Yazının başlığını, “Tezlere konu olacak toplantılar dizisi” koydum ya, hani!

Abartıyor muyum, acaba

Peki, ya sizce!..

ALİ HAYDAR HAKSAL AĞABEYE KOCAMAN BRAVO!

Önce merhum Cahit Zarifoğlu’nun “Sultan” isimli şiirini paylaşmak istiyorum;

“Seçkin bir kimse değilim

İsmimin baş harfleri acz tutuyor

Bağışlamanı dilerim

***

Sana zorsa bırak yanayım

Kolaysa esirgeme

***

Hayat bir boş rüyaymış

Geçen ibadetler özürlü

Eski günahlar dipdiri

Seçkin bir kimse değilim

İsmimin baş harflerinde kimliğim

Bağışlanmamı dilerim

***

Sana zorsa bırak yanayım

Kolaysa esirgeme

***

Hayat boş geçti

Geri kalan korkulu

Her adımım dolu olsa

İşe yaramaz katında

Biliyorum

Bağışlanmamı diliyorum

***

İşte bu şiir, bugün 303. sayıya ulaşan ve aylık olarak yayınlanan kültür-sanat-medeniyet-edebiyat dergisi Yedi İklim’de yer aldı.

Ama çok farklı bir formatta…

Zarifoğlu’nun “Sultan”ı 10 ayrı dilde;  Türkçe, Osmanlıca, İngilizce, Almanca, Rusça, Bulgarca, Zazaca, Kürtçe, Arapça, Farsça dillerinde yayınlandı.

***

Gönülden tebrikler Ali Haydar Haksal ağabeye.

Bir defa şunu da net olarak söylemem lazım; bir edebiyat dergisini çeyrek asır (25 yıl) sürdürmek ve yaşatmak hiç de kolay değil.

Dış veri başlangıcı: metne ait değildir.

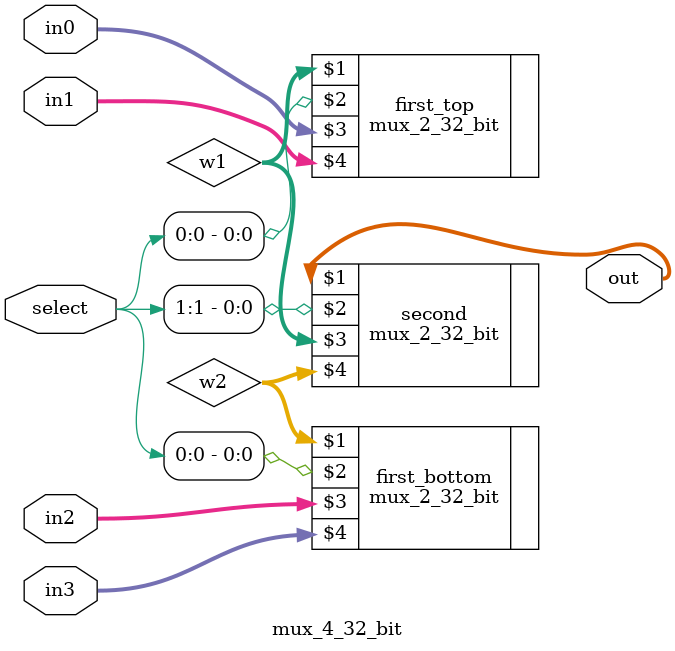
<source format=v>
module mux_4_32_bit(out, select, in0, in1, in2, in3);
	input [1:0] select;
	input [31:0] in0, in1, in2, in3;
	output[31:0] out;
	wire [31:0] w1, w2;

	mux_2_32_bit first_top(w1, select[0], in0, in1);
	mux_2_32_bit first_bottom(w2, select[0], in2, in3);
	mux_2_32_bit second(out, select[1], w1, w2);

endmodule
</source>
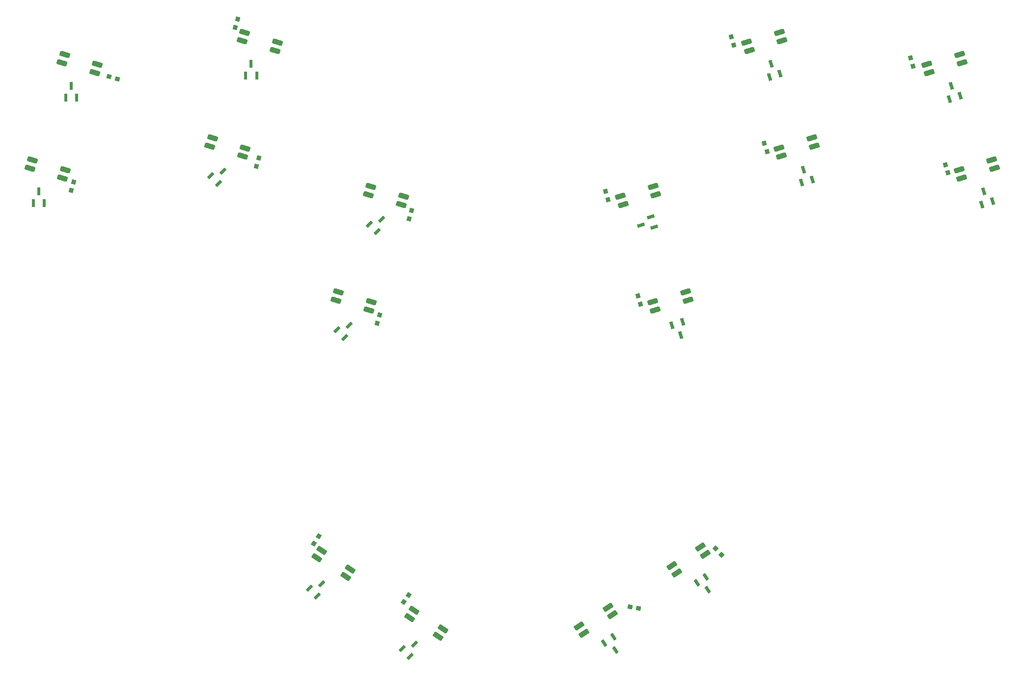
<source format=gbp>
G04 #@! TF.GenerationSoftware,KiCad,Pcbnew,(6.0.10)*
G04 #@! TF.CreationDate,2023-07-31T18:02:39+01:00*
G04 #@! TF.ProjectId,magnetonekeys,6d61676e-6574-46f6-9e65-6b6579732e6b,rev?*
G04 #@! TF.SameCoordinates,Original*
G04 #@! TF.FileFunction,Paste,Bot*
G04 #@! TF.FilePolarity,Positive*
%FSLAX46Y46*%
G04 Gerber Fmt 4.6, Leading zero omitted, Abs format (unit mm)*
G04 Created by KiCad (PCBNEW (6.0.10)) date 2023-07-31 18:02:39*
%MOMM*%
%LPD*%
G01*
G04 APERTURE LIST*
G04 Aperture macros list*
%AMRoundRect*
0 Rectangle with rounded corners*
0 $1 Rounding radius*
0 $2 $3 $4 $5 $6 $7 $8 $9 X,Y pos of 4 corners*
0 Add a 4 corners polygon primitive as box body*
4,1,4,$2,$3,$4,$5,$6,$7,$8,$9,$2,$3,0*
0 Add four circle primitives for the rounded corners*
1,1,$1+$1,$2,$3*
1,1,$1+$1,$4,$5*
1,1,$1+$1,$6,$7*
1,1,$1+$1,$8,$9*
0 Add four rect primitives between the rounded corners*
20,1,$1+$1,$2,$3,$4,$5,0*
20,1,$1+$1,$4,$5,$6,$7,0*
20,1,$1+$1,$6,$7,$8,$9,0*
20,1,$1+$1,$8,$9,$2,$3,0*%
%AMRotRect*
0 Rectangle, with rotation*
0 The origin of the aperture is its center*
0 $1 length*
0 $2 width*
0 $3 Rotation angle, in degrees counterclockwise*
0 Add horizontal line*
21,1,$1,$2,0,0,$3*%
G04 Aperture macros list end*
%ADD10RoundRect,0.225000X0.443559X0.556332X-0.688646X-0.178930X-0.443559X-0.556332X0.688646X0.178930X0*%
%ADD11RoundRect,0.225000X-0.579722X-0.412519X0.711289X-0.017818X0.579722X0.412519X-0.711289X0.017818X0*%
%ADD12RoundRect,0.225000X-0.688646X0.178930X0.443559X-0.556332X0.688646X-0.178930X-0.443559X0.556332X0*%
%ADD13RoundRect,0.225000X-0.711289X-0.017818X0.579722X-0.412519X0.711289X0.017818X-0.579722X0.412519X0*%
%ADD14RoundRect,0.225000X0.711289X0.017818X-0.579722X0.412519X-0.711289X-0.017818X0.579722X-0.412519X0*%
%ADD15RotRect,0.800000X0.750000X56.000000*%
%ADD16RotRect,0.800000X0.750000X253.000000*%
%ADD17RoundRect,0.039200X0.405935X-0.504145X0.054621X0.644951X-0.405935X0.504145X-0.054621X-0.644951X0*%
%ADD18RoundRect,0.039200X-0.405935X0.504145X-0.054621X-0.644951X0.405935X-0.504145X0.054621X0.644951X0*%
%ADD19RotRect,0.800000X0.750000X73.000000*%
%ADD20RotRect,0.800000X0.750000X343.000000*%
%ADD21RotRect,0.800000X0.750000X107.000000*%
%ADD22RotRect,0.800000X0.750000X316.000000*%
%ADD23RoundRect,0.039200X-0.254558X-0.595101X0.595101X0.254558X0.254558X0.595101X-0.595101X-0.254558X0*%
%ADD24RoundRect,0.039200X-0.529171X0.372724X0.125267X-0.635022X0.529171X-0.372724X-0.125267X0.635022X0*%
%ADD25RoundRect,0.039200X0.240800X-0.600800X0.240800X0.600800X-0.240800X0.600800X-0.240800X-0.600800X0*%
%ADD26RoundRect,0.039200X0.504145X0.405935X-0.644951X0.054621X-0.504145X-0.405935X0.644951X-0.054621X0*%
%ADD27RotRect,0.800000X0.750000X348.000000*%
G04 APERTURE END LIST*
D10*
X170897849Y-138676266D03*
X170080891Y-137418260D03*
X165132734Y-140631631D03*
X165949693Y-141889637D03*
D11*
X177834270Y-84708118D03*
X178272827Y-86142575D03*
X183915026Y-84417582D03*
X183476468Y-82983125D03*
D10*
X186874524Y-128300894D03*
X186057566Y-127042888D03*
X181109409Y-130256259D03*
X181926368Y-131514265D03*
D12*
X120730501Y-127594311D03*
X119913543Y-128852317D03*
X124861699Y-132065688D03*
X125678658Y-130807682D03*
D13*
X107482650Y-38193391D03*
X107044092Y-39627848D03*
X112686291Y-41352841D03*
X113124848Y-39918384D03*
D14*
X81646762Y-45143390D03*
X82085319Y-43708933D03*
X76443121Y-41983940D03*
X76004563Y-43418397D03*
X134443018Y-67924969D03*
X134881575Y-66490512D03*
X129239377Y-64765519D03*
X128800819Y-66199976D03*
D12*
X136707175Y-137969685D03*
X135890217Y-139227691D03*
X140838373Y-142441062D03*
X141655332Y-141183056D03*
D14*
X107116610Y-59570447D03*
X107555167Y-58135990D03*
X101912969Y-56410997D03*
X101474411Y-57845454D03*
D11*
X172264591Y-66490512D03*
X172703148Y-67924969D03*
X178345347Y-66199976D03*
X177906789Y-64765519D03*
D14*
X128873339Y-86142575D03*
X129311896Y-84708118D03*
X123669698Y-82983125D03*
X123231140Y-84417582D03*
D11*
X194021318Y-39918384D03*
X194459875Y-41352841D03*
X200102074Y-39627848D03*
X199663516Y-38193391D03*
X225060847Y-43708933D03*
X225499404Y-45143390D03*
X231141603Y-43418397D03*
X230703045Y-41983940D03*
X230630528Y-61926539D03*
X231069085Y-63360996D03*
X236711284Y-61636003D03*
X236272726Y-60201546D03*
X199590999Y-58135990D03*
X200029556Y-59570447D03*
X205671755Y-57845454D03*
X205233197Y-56410997D03*
D14*
X76077081Y-63360996D03*
X76515638Y-61926539D03*
X70873440Y-60201546D03*
X70434882Y-61636003D03*
D15*
X119405855Y-126408028D03*
X120244645Y-125164472D03*
D16*
X78036333Y-64025526D03*
X77597775Y-65459984D03*
D17*
X230794644Y-49124152D03*
X228977664Y-49679658D03*
X229286792Y-47441481D03*
D18*
X181151725Y-88718419D03*
X182968705Y-88162913D03*
X182659577Y-90401090D03*
D19*
X105844432Y-37367402D03*
X106282990Y-35932944D03*
D17*
X199755115Y-45333603D03*
X197938135Y-45889109D03*
X198247263Y-43650932D03*
X205324796Y-63551209D03*
X203507816Y-64106715D03*
X203816944Y-61868538D03*
D20*
X84104896Y-45795096D03*
X85539354Y-46233654D03*
D21*
X170119106Y-67088510D03*
X169680548Y-65654052D03*
D22*
X188629617Y-127289442D03*
X189708627Y-128331430D03*
D21*
X222725929Y-43993219D03*
X222287371Y-42558761D03*
D16*
X136280779Y-68937771D03*
X135842221Y-70372229D03*
D23*
X130302916Y-72599808D03*
X128959413Y-71256305D03*
X131080733Y-70478488D03*
D24*
X169427066Y-143572165D03*
X171020540Y-142537351D03*
X171340313Y-144774032D03*
D21*
X197503504Y-58754128D03*
X197064946Y-57319670D03*
X175696202Y-85069816D03*
X175257644Y-83635358D03*
D16*
X130760154Y-86969021D03*
X130321596Y-88403479D03*
X109905838Y-59906254D03*
X109467280Y-61340712D03*
D25*
X78509693Y-49446693D03*
X76609693Y-49446693D03*
X77559693Y-47396693D03*
D26*
X177492676Y-69995101D03*
X178048182Y-71812081D03*
X175810005Y-71502953D03*
D17*
X236364325Y-67341758D03*
X234547345Y-67897264D03*
X234856473Y-65659087D03*
D23*
X124733237Y-90817414D03*
X123389734Y-89473911D03*
X125511054Y-88696094D03*
X135952975Y-145862356D03*
X134609472Y-144518853D03*
X136730792Y-143741036D03*
D27*
X173924802Y-137312187D03*
X175392024Y-137624055D03*
D21*
X228679059Y-62447922D03*
X228240501Y-61013464D03*
X191769653Y-40421341D03*
X191331095Y-38986883D03*
D25*
X72940012Y-67664299D03*
X71040012Y-67664299D03*
X71990012Y-65614299D03*
D23*
X102976508Y-64245286D03*
X101633005Y-62901783D03*
X103754325Y-62123966D03*
D15*
X134883972Y-136508541D03*
X135722762Y-135264985D03*
D24*
X185403741Y-133196793D03*
X186997215Y-132161979D03*
X187316988Y-134398660D03*
D23*
X119976301Y-135486982D03*
X118632798Y-134143479D03*
X120754118Y-133365662D03*
D25*
X109549222Y-45656144D03*
X107649222Y-45656144D03*
X108599222Y-43606144D03*
M02*

</source>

Bu açıdan da Ali Haydar Haksal övgüyü fazlasıyla hak ediyor.

Nice yıllara ağabey…

BEN DE AZ ŞAŞIRMADIM, HANİ!

İsim vermeyeceğim…

Hepiniz yakından, hem de çok yakından tanıyorsunuz.

Yıllardır “bizim mahalle”nin müdavimlerinden.

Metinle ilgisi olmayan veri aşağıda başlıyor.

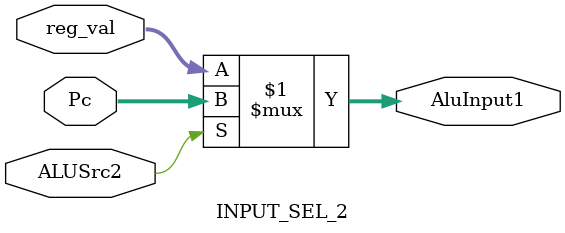
<source format=sv>
`timescale 1ns / 1ps


module INPUT_SEL_2(
    input         ALUSrc2,       // ALUSrc is Control unit flag to select the Input, 
        input  [31:0] Pc,       // IF 1, select imm value
        input  [31:0] reg_val,      // If 0, select register out put
        output [31:0] AluInput1
        );
    
        assign AluInput1 = ALUSrc2 ? Pc:reg_val;
endmodule

</source>
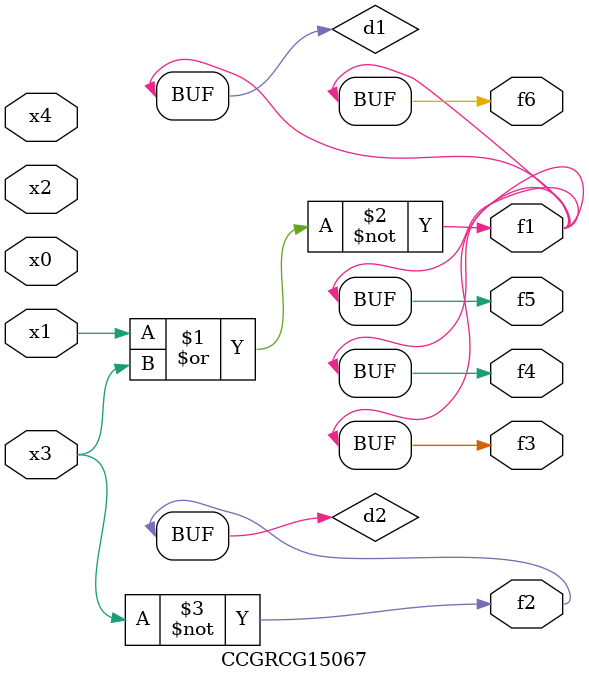
<source format=v>
module CCGRCG15067(
	input x0, x1, x2, x3, x4,
	output f1, f2, f3, f4, f5, f6
);

	wire d1, d2;

	nor (d1, x1, x3);
	not (d2, x3);
	assign f1 = d1;
	assign f2 = d2;
	assign f3 = d1;
	assign f4 = d1;
	assign f5 = d1;
	assign f6 = d1;
endmodule

</source>
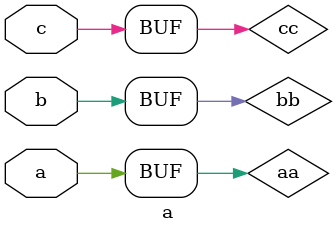
<source format=v>


module a(input a, b, c);

    reg aa, bb, cc;
    always @(*) begin
        {aa, bb, cc} = {a, b, c};
    end

endmodule
</source>
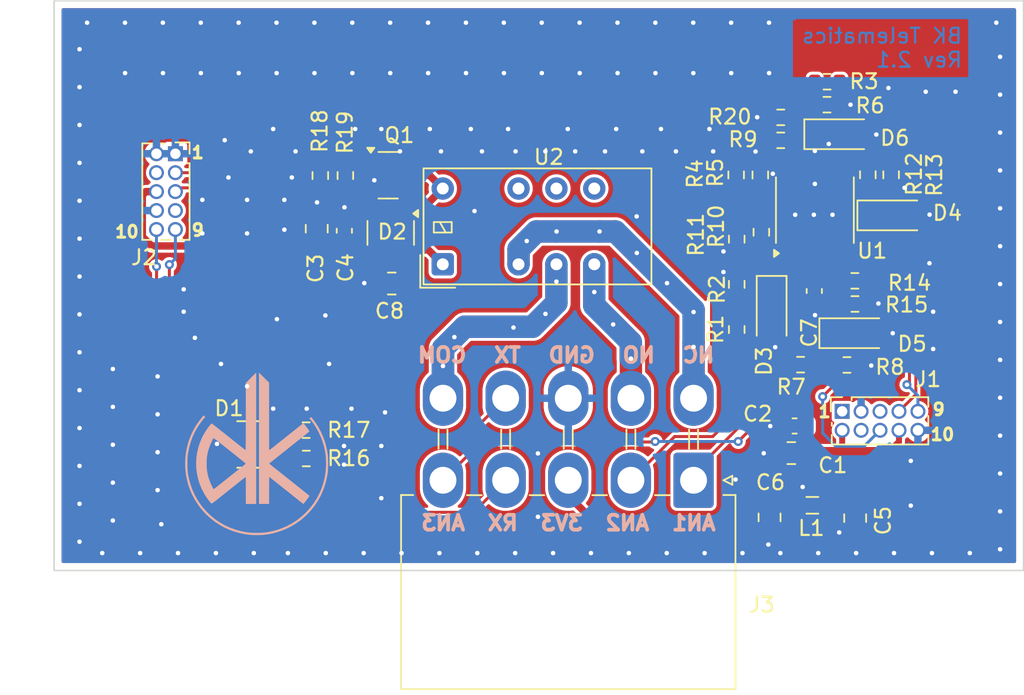
<source format=kicad_pcb>
(kicad_pcb
	(version 20241229)
	(generator "pcbnew")
	(generator_version "9.0")
	(general
		(thickness 1.6)
		(legacy_teardrops no)
	)
	(paper "A4")
	(layers
		(0 "F.Cu" signal)
		(2 "B.Cu" signal)
		(9 "F.Adhes" user "F.Adhesive")
		(11 "B.Adhes" user "B.Adhesive")
		(13 "F.Paste" user)
		(15 "B.Paste" user)
		(5 "F.SilkS" user "F.Silkscreen")
		(7 "B.SilkS" user "B.Silkscreen")
		(1 "F.Mask" user)
		(3 "B.Mask" user)
		(17 "Dwgs.User" user "User.Drawings")
		(19 "Cmts.User" user "User.Comments")
		(21 "Eco1.User" user "User.Eco1")
		(23 "Eco2.User" user "User.Eco2")
		(25 "Edge.Cuts" user)
		(27 "Margin" user)
		(31 "F.CrtYd" user "F.Courtyard")
		(29 "B.CrtYd" user "B.Courtyard")
		(35 "F.Fab" user)
		(33 "B.Fab" user)
		(39 "User.1" user)
		(41 "User.2" user)
		(43 "User.3" user)
		(45 "User.4" user)
		(47 "User.5" user)
		(49 "User.6" user)
		(51 "User.7" user)
		(53 "User.8" user)
		(55 "User.9" user)
	)
	(setup
		(stackup
			(layer "F.SilkS"
				(type "Top Silk Screen")
			)
			(layer "F.Paste"
				(type "Top Solder Paste")
			)
			(layer "F.Mask"
				(type "Top Solder Mask")
				(thickness 0.01)
			)
			(layer "F.Cu"
				(type "copper")
				(thickness 0.035)
			)
			(layer "dielectric 1"
				(type "core")
				(thickness 1.51)
				(material "FR4")
				(epsilon_r 4.5)
				(loss_tangent 0.02)
			)
			(layer "B.Cu"
				(type "copper")
				(thickness 0.035)
			)
			(layer "B.Mask"
				(type "Bottom Solder Mask")
				(thickness 0.01)
			)
			(layer "B.Paste"
				(type "Bottom Solder Paste")
			)
			(layer "B.SilkS"
				(type "Bottom Silk Screen")
			)
			(copper_finish "None")
			(dielectric_constraints no)
		)
		(pad_to_mask_clearance 0)
		(allow_soldermask_bridges_in_footprints no)
		(tenting front back)
		(pcbplotparams
			(layerselection 0x00000000_00000000_55555555_5755f5ff)
			(plot_on_all_layers_selection 0x00000000_00000000_00000000_00000000)
			(disableapertmacros no)
			(usegerberextensions no)
			(usegerberattributes yes)
			(usegerberadvancedattributes yes)
			(creategerberjobfile yes)
			(dashed_line_dash_ratio 12.000000)
			(dashed_line_gap_ratio 3.000000)
			(svgprecision 4)
			(plotframeref no)
			(mode 1)
			(useauxorigin no)
			(hpglpennumber 1)
			(hpglpenspeed 20)
			(hpglpendiameter 15.000000)
			(pdf_front_fp_property_popups yes)
			(pdf_back_fp_property_popups yes)
			(pdf_metadata yes)
			(pdf_single_document no)
			(dxfpolygonmode yes)
			(dxfimperialunits yes)
			(dxfusepcbnewfont yes)
			(psnegative no)
			(psa4output no)
			(plot_black_and_white yes)
			(sketchpadsonfab no)
			(plotpadnumbers no)
			(hidednponfab no)
			(sketchdnponfab yes)
			(crossoutdnponfab yes)
			(subtractmaskfromsilk no)
			(outputformat 1)
			(mirror no)
			(drillshape 0)
			(scaleselection 1)
			(outputdirectory "../gerbers/")
		)
	)
	(net 0 "")
	(net 1 "GND")
	(net 2 "VSYS")
	(net 3 "+3.3V")
	(net 4 "+3.3V_OUT")
	(net 5 "/PB3{slash}UTXD1")
	(net 6 "/PB2{slash}URXD1")
	(net 7 "Net-(D2-A)")
	(net 8 "Net-(D3-K)")
	(net 9 "Net-(D4-K)")
	(net 10 "Net-(D5-K)")
	(net 11 "Net-(D6-K)")
	(net 12 "unconnected-(J1-Pin_5-Pad5)")
	(net 13 "/AD3{slash}PA20")
	(net 14 "/AD1{slash}PA18")
	(net 15 "/AD2{slash}PA19")
	(net 16 "/ERASE")
	(net 17 "unconnected-(J1-Pin_4-Pad4)")
	(net 18 "/AD0{slash}PA17")
	(net 19 "/PA15")
	(net 20 "/PA16")
	(net 21 "EXT_PWR")
	(net 22 "/NC2")
	(net 23 "/ANALOG2")
	(net 24 "/NO2")
	(net 25 "/COM2")
	(net 26 "/ANALOG3")
	(net 27 "/ANALOG1")
	(net 28 "/RX")
	(net 29 "/TX")
	(net 30 "Net-(Q1-B)")
	(net 31 "Net-(U1D--)")
	(net 32 "Net-(U1A--)")
	(net 33 "Net-(U1C--)")
	(net 34 "Net-(U1B--)")
	(net 35 "/NC1")
	(net 36 "/COM1")
	(net 37 "/NO1")
	(net 38 "/ANALOG4")
	(footprint "Capacitor_SMD:C_0805_2012Metric" (layer "F.Cu") (at 143.99 115.98 180))
	(footprint "Capacitor_SMD:C_0805_2012Metric" (layer "F.Cu") (at 112.17 100.93 90))
	(footprint "Resistor_SMD:R_0603_1608Metric" (layer "F.Cu") (at 149.12 97.32 90))
	(footprint "Diode_SMD:D_SOD-123" (layer "F.Cu") (at 150.78 100.04))
	(footprint "Package_TO_SOT_SMD:SOT-23-3" (layer "F.Cu") (at 117.13 101.2175 -90))
	(footprint "Resistor_SMD:R_0603_1608Metric" (layer "F.Cu") (at 140.33 107.695 90))
	(footprint "Package_SO:TSSOP-14_4.4x5mm_P0.65mm" (layer "F.Cu") (at 145.57 99.6875 90))
	(footprint "Inductor_SMD:L_0805_2012Metric" (layer "F.Cu") (at 145.4 119.48 180))
	(footprint "Resistor_SMD:R_0603_1608Metric" (layer "F.Cu") (at 140.29 97.33 -90))
	(footprint "Resistor_SMD:R_0603_1608Metric" (layer "F.Cu") (at 114.09 97.37 90))
	(footprint "Resistor_SMD:R_0603_1608Metric" (layer "F.Cu") (at 143.28 93.47 180))
	(footprint "Diode_SMD:D_SOD-123" (layer "F.Cu") (at 142.67 106.46 -90))
	(footprint "Resistor_SMD:R_0603_1608Metric" (layer "F.Cu") (at 140.33 104.665 90))
	(footprint "Resistor_SMD:R_0603_1608Metric" (layer "F.Cu") (at 146.38 92.62))
	(footprint "Resistor_SMD:R_0603_1608Metric" (layer "F.Cu") (at 140.33 101.635 -90))
	(footprint "Resistor_SMD:R_0603_1608Metric" (layer "F.Cu") (at 111.46 114.44))
	(footprint "Capacitor_SMD:C_0805_2012Metric" (layer "F.Cu") (at 142.53 120.29 -90))
	(footprint "Package_TO_SOT_SMD:SOT-23" (layer "F.Cu") (at 116.9575 97.35))
	(footprint "Resistor_SMD:R_0603_1608Metric" (layer "F.Cu") (at 141.91 97.33 90))
	(footprint "Resistor_SMD:R_0603_1608Metric" (layer "F.Cu") (at 112.41 97.37 -90))
	(footprint "Resistor_SMD:R_0603_1608Metric" (layer "F.Cu") (at 148.26 105.98))
	(footprint "Resistor_SMD:R_0603_1608Metric" (layer "F.Cu") (at 150.68 97.32 -90))
	(footprint "Resistor_SMD:R_0603_1608Metric" (layer "F.Cu") (at 143.28 95.01))
	(footprint "Capacitor_SMD:C_0603_1608Metric" (layer "F.Cu") (at 114.02 101.07 90))
	(footprint "Capacitor_SMD:C_0805_2012Metric" (layer "F.Cu") (at 117.2 104.61 180))
	(footprint "Capacitor_SMD:C_0603_1608Metric" (layer "F.Cu") (at 145.53 105.1125 -90))
	(footprint "Resistor_SMD:R_0603_1608Metric" (layer "F.Cu") (at 147.72 110.07))
	(footprint "Capacitor_SMD:C_0805_2012Metric" (layer "F.Cu") (at 148.27 120.34 -90))
	(footprint "Resistor_SMD:R_0603_1608Metric" (layer "F.Cu") (at 111.47 116.34))
	(footprint "Connector_PinSocket_1.27mm:PinSocket_2x05_P1.27mm_Vertical" (layer "F.Cu") (at 102.694 95.908))
	(footprint "Resistor_SMD:R_0603_1608Metric" (layer "F.Cu") (at 141.98 101.17 -90))
	(footprint "Resistor_SMD:R_0603_1608Metric" (layer "F.Cu") (at 148.25 104.43 180))
	(footprint "My Footprints:Relay_DPDT_Panasonic_TX2-4.5V" (layer "F.Cu") (at 120.62 103.32 90))
	(footprint "Resistor_SMD:R_0603_1608Metric" (layer "F.Cu") (at 146.39 91.08 180))
	(footprint "Connector_Molex:Molex_Mini-Fit_Jr_5569-10A2_2x05_P4.20mm_Horizontal" (layer "F.Cu") (at 137.435 117.8 180))
	(footprint "Connector_PinSocket_1.27mm:PinSocket_2x05_P1.27mm_Vertical" (layer "F.Cu") (at 147.399 113.18 90))
	(footprint "Package_TO_SOT_SMD:SOT-23-3" (layer "F.Cu") (at 107.6375 115.4 180))
	(footprint "Capacitor_SMD:C_0603_1608Metric" (layer "F.Cu") (at 144.21 114.16 180))
	(footprint "Resistor_SMD:R_0603_1608Metric" (layer "F.Cu") (at 144.61 110.05))
	(footprint "Diode_SMD:D_SOD-123" (layer "F.Cu") (at 148.23 107.94))
	(footprint "Diode_SMD:D_SOD-123" (layer "F.Cu") (at 147.22 94.6))
	(footprint "My Footprints:bk_logo_10mm"
		(layer "B.Cu")
		(uuid "59257168-01e8-4be0-9ccc-52787acda7ab")
		(at 108.1125 116.05 180)
		(property "Reference" "G***"
			(at 0 0 0)
			(layer "B.Fab")
			(hide yes)
			(uuid "f9f414f9-b8e5-44f2-b609-a305800a8ace")
			(effects
				(font
					(size 1.524 
... [257148 chars truncated]
</source>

Mütevazı bir kişiliği var.

Konuşmaları, kalemi kapsayıcı.

Gerektiğinde “köşe”li satırlardan da kaçınmıyor.

Bir dönem İslamcı gençliğin idollerindendi.

Daha fazla ayrıntı vermeyeyim yoksa “ahan da bulduk, işte bu isim…” diyeceksiniz…

***

Her neyse…

Geçenlerde bir yemekte yan yana düştük…

7 Haziran 2015 seçimlerine yönelik “içerden, aileden” beni de şaşırtan şeyler söyledi. Kulak verelim mi;

“Bu seçimlere kadar bizim ailede hemen herkes AKP’ye oy veriyordu. Fakat şimdi işler değişti. Büyük kısmı Saadet diyor, küçük bir kısmı da bir diğer parti...”

Hem kendisi güldü, hem de beni güldürdü…

NOT: Bugün, 01 Haziran 2015, Pazartesi. 1) Emekliler yılda 15–20 TL zamla, hâlâ sürünmeye devam ediyor. 2) An itibariyle asgari ücretli “nasıl geçineceğim ” diye feryat ediyor. 3) Bu parlamento ve mevcut AKP iktidarı, 2011’den bu yana verdiği yeni ve sivil anayasa sözünü yerine getiremedi. 4) 28 Şubat darbesi döneminde kapatılan, yoksul-zeki Anadolu çocuklarının barındığı Başbakanlığa bağlı Vakıf Öğrenci Yurtları hâlen kilitli. Otur, sıfır!